Далее была создана база данных из сборки генома:

makeblastdb -in X5.fasta -dbtype nucl

Следующий шаг - осуществление запросов с помощью tblastn:

tblastn -query protein key.fasta -db X5.fasta -out protein key.txt -evalue 0.01 

Результаты

PYK1 - 2 результата с E-value 4e-80 и 1e-79, Identity - 37% в обоих случаях. Найденные скэффолды покрывают два идентичных участка в разных частях генома.

ECU04_0750 - 2 результата с E-value 3e-108 и 1e-107, Identity - 46% в обоих случаях. Аналогично, скэффолды покрывают два идентичных участка в разных частях генома Amoeboaphelidium protococcarum.

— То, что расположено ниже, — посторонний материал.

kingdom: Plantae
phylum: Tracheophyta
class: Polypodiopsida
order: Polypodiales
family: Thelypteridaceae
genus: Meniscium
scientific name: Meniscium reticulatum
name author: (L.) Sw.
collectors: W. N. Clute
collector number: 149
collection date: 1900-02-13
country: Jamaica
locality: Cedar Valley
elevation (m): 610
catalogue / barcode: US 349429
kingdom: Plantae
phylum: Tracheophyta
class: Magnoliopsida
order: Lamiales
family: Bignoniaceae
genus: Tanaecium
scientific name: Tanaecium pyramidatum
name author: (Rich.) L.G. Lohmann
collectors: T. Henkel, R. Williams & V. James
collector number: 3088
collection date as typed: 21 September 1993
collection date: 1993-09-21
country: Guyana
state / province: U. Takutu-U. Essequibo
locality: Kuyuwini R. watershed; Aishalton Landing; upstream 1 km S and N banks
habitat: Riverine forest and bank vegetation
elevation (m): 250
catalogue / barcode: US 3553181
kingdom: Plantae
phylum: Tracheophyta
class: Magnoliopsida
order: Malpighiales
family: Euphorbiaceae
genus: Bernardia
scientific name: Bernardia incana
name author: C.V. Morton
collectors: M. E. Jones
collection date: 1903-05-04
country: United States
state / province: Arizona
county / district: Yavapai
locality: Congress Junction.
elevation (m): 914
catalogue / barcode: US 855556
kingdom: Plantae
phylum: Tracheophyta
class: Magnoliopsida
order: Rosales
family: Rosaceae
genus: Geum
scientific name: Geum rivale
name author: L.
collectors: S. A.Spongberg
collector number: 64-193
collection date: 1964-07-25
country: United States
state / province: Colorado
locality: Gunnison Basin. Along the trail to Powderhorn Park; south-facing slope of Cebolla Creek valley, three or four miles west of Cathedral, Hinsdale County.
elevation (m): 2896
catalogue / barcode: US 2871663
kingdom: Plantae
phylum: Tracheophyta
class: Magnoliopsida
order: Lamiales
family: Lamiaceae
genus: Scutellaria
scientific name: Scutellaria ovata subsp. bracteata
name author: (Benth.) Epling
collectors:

TUB2 - 3 скэффолда с E-value 0.0, 2е-106, 3е-47, Identity - 83%, 41%, 28%. Так же найдено 2 "unplaced"-результата с E-value 0.0, 2e-106 и Identity 78% и 40%.

Вывод
Все выбранные для поиска белки присутствуют в неаннотированном геноме, также высокий процент Identity в случае тубулина позволяет говорить о высокой консервативности белка.
Также было исследовано наличие белка H2B в геноме Amoeboaphelidium protococcarum с разными порогами e-value. Ни в одном из случаев белок не был найден. Это говорит либо о плохом качестве сборки (т.к. H2B является гистоном и играет очень важную роль в компактизации ДНК и регуляции транскрипции), либо о его отсутствии в геноме (возможно, организм использует какой-либо альтернативный вариант гистона H2B). Так или иначе, этот вопрос требует дальнейший исследований.